### [Text shown]
12.2.1 If Group shall default in the performance of its
obligations under this Agreement, and shall for this reason be unable to
consummate this Agreement on the Closing Date in accordance with the
terms hereof, and provided that neither Casper nor any of the Casper
Shareholders are not then in material default of any of their respective
obligations hereunder, Casper and the Casper Shareholders shall be
entitled (i) to waive any such default by Group and to require Group
through specific performance (which Group acknowledges to be an
appropriate remedy) to consummate the sale in accordance with the terms
of this Agreement, or (ii) to terminate this Agreement by written notice
to Group; provided, however, that Group shall have a period of ten (10)
days following written notice from Casper and the Casper Shareholders to
cure any breach of this Agreement, if such breach is curable. The
availability of specific performance shall be in addition to any other
remedies or claims for damages Casper or the Casper Shareholders may
have at law or in equity for breaches or defaults by Group of its
obligations hereunder. Upon any termination under this Section 12.2.1,
Casper shall be entitled to retain the Deposit and any Extension Fee,
but said sums shall not constitute liquidated damages.

### [Directive 1]
Duplicate the passage of the contract clause starting with "days following written" and going on through "constitute liquidated damages.".

### [The data]
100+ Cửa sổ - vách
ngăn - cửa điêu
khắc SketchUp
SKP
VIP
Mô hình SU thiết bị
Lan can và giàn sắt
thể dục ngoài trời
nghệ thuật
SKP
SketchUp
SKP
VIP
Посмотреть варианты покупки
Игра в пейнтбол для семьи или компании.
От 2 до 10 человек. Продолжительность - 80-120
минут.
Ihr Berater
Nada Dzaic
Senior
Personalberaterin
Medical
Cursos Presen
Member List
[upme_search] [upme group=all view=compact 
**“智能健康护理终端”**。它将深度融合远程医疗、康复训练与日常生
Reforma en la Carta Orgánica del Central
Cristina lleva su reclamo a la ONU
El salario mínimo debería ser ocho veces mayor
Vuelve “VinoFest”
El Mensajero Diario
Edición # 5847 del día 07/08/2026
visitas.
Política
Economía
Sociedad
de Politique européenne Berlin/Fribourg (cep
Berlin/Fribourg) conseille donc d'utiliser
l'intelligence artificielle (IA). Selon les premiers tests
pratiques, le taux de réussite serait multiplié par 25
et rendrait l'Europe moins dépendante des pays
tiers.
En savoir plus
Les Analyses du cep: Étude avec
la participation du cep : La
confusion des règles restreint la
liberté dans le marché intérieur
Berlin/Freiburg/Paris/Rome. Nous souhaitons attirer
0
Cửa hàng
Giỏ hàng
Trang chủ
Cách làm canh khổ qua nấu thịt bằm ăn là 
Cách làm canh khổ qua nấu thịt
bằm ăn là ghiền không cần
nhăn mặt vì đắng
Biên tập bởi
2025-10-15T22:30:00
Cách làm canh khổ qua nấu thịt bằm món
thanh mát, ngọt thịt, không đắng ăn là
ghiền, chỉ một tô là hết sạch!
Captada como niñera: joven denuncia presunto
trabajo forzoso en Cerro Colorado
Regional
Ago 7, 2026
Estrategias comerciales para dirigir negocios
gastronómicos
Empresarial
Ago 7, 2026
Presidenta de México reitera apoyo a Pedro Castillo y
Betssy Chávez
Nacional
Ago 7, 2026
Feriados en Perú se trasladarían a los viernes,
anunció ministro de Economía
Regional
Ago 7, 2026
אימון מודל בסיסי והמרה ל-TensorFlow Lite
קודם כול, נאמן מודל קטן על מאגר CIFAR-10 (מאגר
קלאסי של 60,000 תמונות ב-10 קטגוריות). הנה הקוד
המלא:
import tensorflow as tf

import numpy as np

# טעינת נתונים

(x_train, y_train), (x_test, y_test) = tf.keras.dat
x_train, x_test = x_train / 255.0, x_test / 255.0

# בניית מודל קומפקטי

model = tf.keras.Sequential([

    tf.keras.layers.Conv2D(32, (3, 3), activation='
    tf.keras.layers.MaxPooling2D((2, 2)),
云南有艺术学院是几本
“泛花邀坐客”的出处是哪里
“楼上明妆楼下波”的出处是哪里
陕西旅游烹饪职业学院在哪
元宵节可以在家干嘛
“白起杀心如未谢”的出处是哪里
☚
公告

### [Directive 2]
Express the lines of the entries as a JSON list of strings, one string per line and skipping blank lines, starting with the line with "import numpy as np" and going on through the last line of the entries.

### [Result 1]
days following written notice from Casper and the Casper Shareholders to
cure any breach of this Agreement, if such breach is curable. The
availability of specific performance shall be in addition to any other
remedies or claims for damages Casper or the Casper Shareholders may
have at law or in equity for breaches or defaults by Group of its
obligations hereunder. Upon any termination under this Section 12.2.1,
Casper shall be entitled to retain the Deposit and any Extension Fee,
but said sums shall not constitute liquidated damages.

### [Result 2]
[
  "import numpy as np",
  "# טעינת נתונים",
  "(x_train, y_train), (x_test, y_test) = tf.keras.dat",
  "x_train, x_test = x_train / 255.0, x_test / 255.0",
  "# בניית מודל קומפקטי",
  "model = tf.keras.Sequential([",
  "    tf.keras.layers.Conv2D(32, (3, 3), activation='",
  "    tf.keras.layers.MaxPooling2D((2, 2)),",
  "云南有艺术学院是几本",
  "“泛花邀坐客”的出处是哪里",
  "“楼上明妆楼下波”的出处是哪里",
  "陕西旅游烹饪职业学院在哪",
  "元宵节可以在家干嘛",
  "“白起杀心如未谢”的出处是哪里",
  "☚",
  "公告"
]